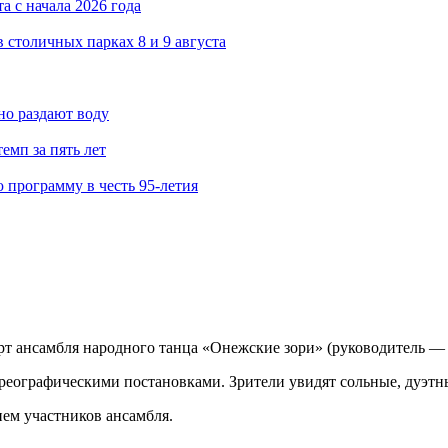
а с начала 2026 года
в столичных парках 8 и 9 августа
но раздают воду
емп за пять лет
 программу в честь 95-летия
т ансамбля народного танца «Онежские зори» (руководитель —
еографическими постановками. Зрители увидят сольные, дуэтн
ем участников ансамбля.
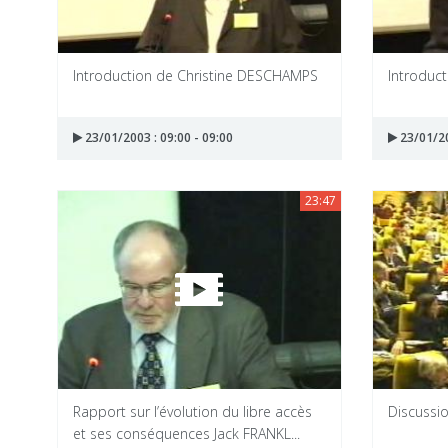
Introduction de Christine DESCHAMPS
Introduc
23/01/2003 : 09:00 - 09:00
23/01/20
23:47
Rapport sur l’évolution du libre accès
Discussio
et ses conséquences Jack FRANKL...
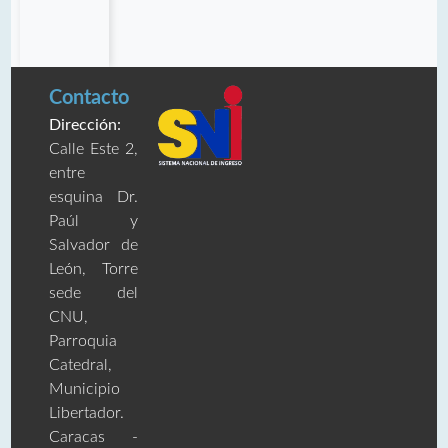
Contacto
Dirección:
Calle Este 2,
entre
esquina Dr.
Paúl y
Salvador de
León, Torre
sede del
CNU,
Parroquia
Catedral,
Municipio
Libertador.
Caracas -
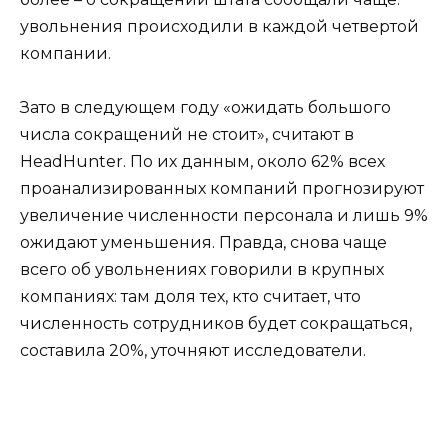
увольнения происходили в каждой четвертой
компании.
Зато в следующем году «ожидать большого
числа сокращений не стоит», считают в
HeadHunter. По их данным, около 62% всех
проанализированных компаний прогнозируют
увеличение численности персонала и лишь 9%
ожидают уменьшения. Правда, снова чаще
всего об увольнениях говорили в крупных
компаниях: там доля тех, кто считает, что
численность сотрудников будет сокращаться,
составила 20%, уточняют исследователи.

▶ **Your task**
Transcribe the material exactly, keeping every word and none of the pictures.

▶ **Written response**
а с начала 2026 года
в столичных парках 8 и 9 августа
но раздают воду
емп за пять лет
 программу в честь 95-летия
т ансамбля народного танца «Онежские зори» (руководитель —
еографическими постановками. Зрители увидят сольные, дуэтн
ем участников ансамбля.
Introduction de Christine DESCHAMPS
Introduc
23/01/2003 : 09:00 - 09:00
23/01/20
23:47
Rapport sur l’évolution du libre accès
Discussio
et ses conséquences Jack FRANKL...
Contacto
Dirección:
Calle Este 2,
entre
esquina Dr.
Paúl y
Salvador de
León, Torre
sede del
CNU,
Parroquia
Catedral,
Municipio
Libertador.
Caracas -
увольнения происходили в каждой четвертой
компании.
Зато в следующем году «ожидать большого
числа сокращений не стоит», считают в
HeadHunter. По их данным, около 62% всех
проанализированных компаний прогнозируют
увеличение численности персонала и лишь 9%
ожидают уменьшения. Правда, снова чаще
всего об увольнениях говорили в крупных
компаниях: там доля тех, кто считает, что
численность сотрудников будет сокращаться,
составила 20%, уточняют исследователи.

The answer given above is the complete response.